Real-time object detection is crucial for real-world applications as it requires high accuracy with low latency. While Detection Transformers (DETR) have demonstrated significant performance improvements, current real-time DETR models are challenging to reproduce from scratch due to excessive pre-training overheads on the backbone, constraining research advancements by hindering the exploration of novel backbone architectures. In this paper, we want to show that by using general good design, it is possible to have \textbf{high performance} with \textbf{low pre-training cost}. After a thorough study of the backbone architecture, we propose EfficientNAT at various scales, which incorporates modern efficient convolution and local attention mechanisms. Moreover, we re-design the hybrid encoder with local attention, significantly enhancing both performance and inference speed. Based on these advancements, we present Le-DETR (\textbf{L}ow-cost and \textbf{E}fficient \textbf{DE}tection \textbf{TR}ansformer), which achieves a new \textbf{SOTA} in real-time detection using only ImageNet1K and COCO2017 training datasets, saving about 80\% images in pre-training stage compared with previous methods. We demonstrate that with well-designed, real-time DETR models can achieve strong performance without the need for complex and computationally expensive pretraining.
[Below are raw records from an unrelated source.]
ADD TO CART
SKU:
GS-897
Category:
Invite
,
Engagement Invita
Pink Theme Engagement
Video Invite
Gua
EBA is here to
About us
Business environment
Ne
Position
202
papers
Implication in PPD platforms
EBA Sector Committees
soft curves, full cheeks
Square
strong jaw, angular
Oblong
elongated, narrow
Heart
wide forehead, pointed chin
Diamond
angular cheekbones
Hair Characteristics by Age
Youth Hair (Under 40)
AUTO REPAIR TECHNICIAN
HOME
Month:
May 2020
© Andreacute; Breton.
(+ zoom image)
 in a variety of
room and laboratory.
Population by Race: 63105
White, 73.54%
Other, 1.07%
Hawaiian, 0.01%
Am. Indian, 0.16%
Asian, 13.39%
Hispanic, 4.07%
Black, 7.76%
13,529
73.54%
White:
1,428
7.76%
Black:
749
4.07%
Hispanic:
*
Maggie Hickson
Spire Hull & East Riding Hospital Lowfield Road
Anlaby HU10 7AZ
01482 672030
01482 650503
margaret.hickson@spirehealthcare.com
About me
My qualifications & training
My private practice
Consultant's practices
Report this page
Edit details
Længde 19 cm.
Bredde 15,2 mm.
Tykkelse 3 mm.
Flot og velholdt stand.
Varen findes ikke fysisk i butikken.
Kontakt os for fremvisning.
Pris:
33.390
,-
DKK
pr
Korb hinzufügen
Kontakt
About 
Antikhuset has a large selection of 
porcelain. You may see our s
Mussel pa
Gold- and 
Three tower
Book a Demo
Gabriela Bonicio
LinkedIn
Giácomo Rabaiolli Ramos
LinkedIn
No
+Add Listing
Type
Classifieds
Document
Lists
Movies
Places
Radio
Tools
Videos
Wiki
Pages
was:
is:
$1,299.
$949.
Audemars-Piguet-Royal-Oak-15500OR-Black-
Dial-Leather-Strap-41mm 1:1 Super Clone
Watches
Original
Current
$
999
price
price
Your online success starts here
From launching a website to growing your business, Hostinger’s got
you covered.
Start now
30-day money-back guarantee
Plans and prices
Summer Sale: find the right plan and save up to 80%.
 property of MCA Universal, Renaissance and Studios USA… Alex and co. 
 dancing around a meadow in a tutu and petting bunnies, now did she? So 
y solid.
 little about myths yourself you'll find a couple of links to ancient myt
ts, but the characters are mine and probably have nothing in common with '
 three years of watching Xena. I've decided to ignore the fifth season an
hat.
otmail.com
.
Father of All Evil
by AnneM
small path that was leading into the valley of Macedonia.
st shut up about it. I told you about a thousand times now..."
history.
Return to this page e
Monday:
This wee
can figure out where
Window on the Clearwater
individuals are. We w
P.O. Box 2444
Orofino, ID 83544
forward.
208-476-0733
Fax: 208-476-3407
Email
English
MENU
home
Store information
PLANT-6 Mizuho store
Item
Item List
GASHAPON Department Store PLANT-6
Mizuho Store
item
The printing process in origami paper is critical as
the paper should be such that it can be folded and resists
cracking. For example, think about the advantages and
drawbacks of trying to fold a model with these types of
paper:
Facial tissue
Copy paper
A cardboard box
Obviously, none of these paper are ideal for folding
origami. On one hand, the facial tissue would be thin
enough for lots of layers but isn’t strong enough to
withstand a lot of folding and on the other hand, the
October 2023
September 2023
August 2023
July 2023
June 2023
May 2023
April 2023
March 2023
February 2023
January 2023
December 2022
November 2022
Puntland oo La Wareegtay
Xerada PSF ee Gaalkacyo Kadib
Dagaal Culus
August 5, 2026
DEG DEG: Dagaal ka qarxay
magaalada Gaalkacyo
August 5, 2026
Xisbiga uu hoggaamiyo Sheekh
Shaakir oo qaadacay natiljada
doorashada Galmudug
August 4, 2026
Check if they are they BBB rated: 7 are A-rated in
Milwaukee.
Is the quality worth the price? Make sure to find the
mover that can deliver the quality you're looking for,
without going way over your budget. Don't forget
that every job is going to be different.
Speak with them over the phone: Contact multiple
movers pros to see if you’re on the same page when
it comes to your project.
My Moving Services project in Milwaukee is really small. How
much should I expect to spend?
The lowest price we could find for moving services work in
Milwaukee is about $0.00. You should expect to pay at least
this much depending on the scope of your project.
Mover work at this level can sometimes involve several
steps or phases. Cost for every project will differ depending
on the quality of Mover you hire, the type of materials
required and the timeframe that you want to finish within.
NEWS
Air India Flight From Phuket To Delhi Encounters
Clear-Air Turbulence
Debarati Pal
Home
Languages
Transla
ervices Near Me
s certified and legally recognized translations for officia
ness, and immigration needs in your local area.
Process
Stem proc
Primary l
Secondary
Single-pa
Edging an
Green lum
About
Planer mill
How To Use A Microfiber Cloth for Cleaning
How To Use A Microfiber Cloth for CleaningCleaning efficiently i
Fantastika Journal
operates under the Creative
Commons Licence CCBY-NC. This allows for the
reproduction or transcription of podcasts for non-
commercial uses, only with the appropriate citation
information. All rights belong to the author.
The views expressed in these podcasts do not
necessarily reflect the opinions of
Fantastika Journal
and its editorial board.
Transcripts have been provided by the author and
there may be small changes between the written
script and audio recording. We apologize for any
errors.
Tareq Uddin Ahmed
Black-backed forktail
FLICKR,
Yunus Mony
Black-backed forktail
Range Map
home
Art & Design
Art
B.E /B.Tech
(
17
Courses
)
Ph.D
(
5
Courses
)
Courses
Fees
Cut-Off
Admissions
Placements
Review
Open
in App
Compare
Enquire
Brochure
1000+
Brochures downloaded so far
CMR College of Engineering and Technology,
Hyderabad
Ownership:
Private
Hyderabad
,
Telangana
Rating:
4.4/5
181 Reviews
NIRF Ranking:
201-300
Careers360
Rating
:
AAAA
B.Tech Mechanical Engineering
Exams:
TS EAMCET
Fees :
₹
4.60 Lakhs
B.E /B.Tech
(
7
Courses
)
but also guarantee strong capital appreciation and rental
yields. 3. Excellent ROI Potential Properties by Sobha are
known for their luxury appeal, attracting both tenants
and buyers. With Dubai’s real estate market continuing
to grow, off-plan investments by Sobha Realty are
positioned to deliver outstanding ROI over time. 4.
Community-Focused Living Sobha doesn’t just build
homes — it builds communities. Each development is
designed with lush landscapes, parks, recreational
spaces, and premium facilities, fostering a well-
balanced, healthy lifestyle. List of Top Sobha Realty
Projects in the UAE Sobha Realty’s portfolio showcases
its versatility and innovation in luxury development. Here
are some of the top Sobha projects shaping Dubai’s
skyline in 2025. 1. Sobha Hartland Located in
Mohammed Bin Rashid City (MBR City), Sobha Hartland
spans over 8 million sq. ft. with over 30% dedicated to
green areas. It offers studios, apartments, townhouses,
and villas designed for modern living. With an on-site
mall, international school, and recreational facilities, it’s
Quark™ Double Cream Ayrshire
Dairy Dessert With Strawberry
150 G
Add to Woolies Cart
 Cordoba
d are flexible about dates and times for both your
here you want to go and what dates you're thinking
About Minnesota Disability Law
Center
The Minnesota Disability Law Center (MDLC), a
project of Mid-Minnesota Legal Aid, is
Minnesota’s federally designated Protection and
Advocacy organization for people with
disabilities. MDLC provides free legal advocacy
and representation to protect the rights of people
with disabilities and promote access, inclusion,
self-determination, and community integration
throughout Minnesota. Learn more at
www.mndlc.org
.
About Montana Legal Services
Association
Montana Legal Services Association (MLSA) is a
Extensive experiments show that Le-DETR-M/L/X achieves \textbf{52.9/54.3/55.1 mAP} on COCO Val2017 with \textbf{4.45/5.01/6.68 ms} on an RTX4090. It surpasses YOLOv12-L/X by \textbf{+0.6/-0.1 mAP} while achieving similar speed and \textbf{+20\%} speedup. Compared with DEIM-D-FINE, Le-DETR-M achieves \textbf{+0.2 mAP} with slightly faster inference, and surpasses DEIM-D-FINE-L by \textbf{+0.4 mAP} with only \textbf{0.4 ms} additional latency. Code and weights will be open-sourced.

翻译：实时目标检测因其对高精度与低延迟的要求，在实际应用中至关重要。尽管检测Transformer（DETR）已展现出显著的性能提升，但当前实时DETR模型因主干网络过高的预训练开销而难以从头复现，这阻碍了新主干架构的探索，从而制约了研究进展。本文旨在证明，通过采用通用的优良设计，可以实现**高性能**与**低预训练成本**的兼顾。在对主干架构进行深入研究后，我们提出了多种尺度的EfficientNAT，其融合了现代高效卷积与局部注意力机制。此外，我们重新设计了采用局部注意力的混合编码器，显著提升了性能与推理速度。基于这些进展，我们提出了Le-DETR（**低**成本**高效**检测**Transformer**），该模型仅使用ImageNet1K和COCO2017训练数据集，即在实时检测中取得了新的**SOTA**性能，与先前方法相比在预训练阶段节省了约80%的图像数据。我们证明，经过精心设计的实时DETR模型无需复杂且计算昂贵的预训练即可实现强劲性能。大量实验表明，Le-DETR-M/L/X在COCO Val2017上分别达到**52.9/54.3/55.1 mAP**，在RTX4090上的推理时间为**4.45/5.01/6.68 ms**。其在速度相近的情况下，以**+0.6/-0.1 mAP**超越YOLOv12-L/X，同时实现**+20%** 的加速。与DEIM-D-FINE相比，Le-DETR-M以略快的推理速度实现**+0.2 mAP**的提升，并以仅**0.4 ms**的额外延迟，以**+0.4 mAP**超越DEIM-D-FINE-L。代码与权重将开源发布。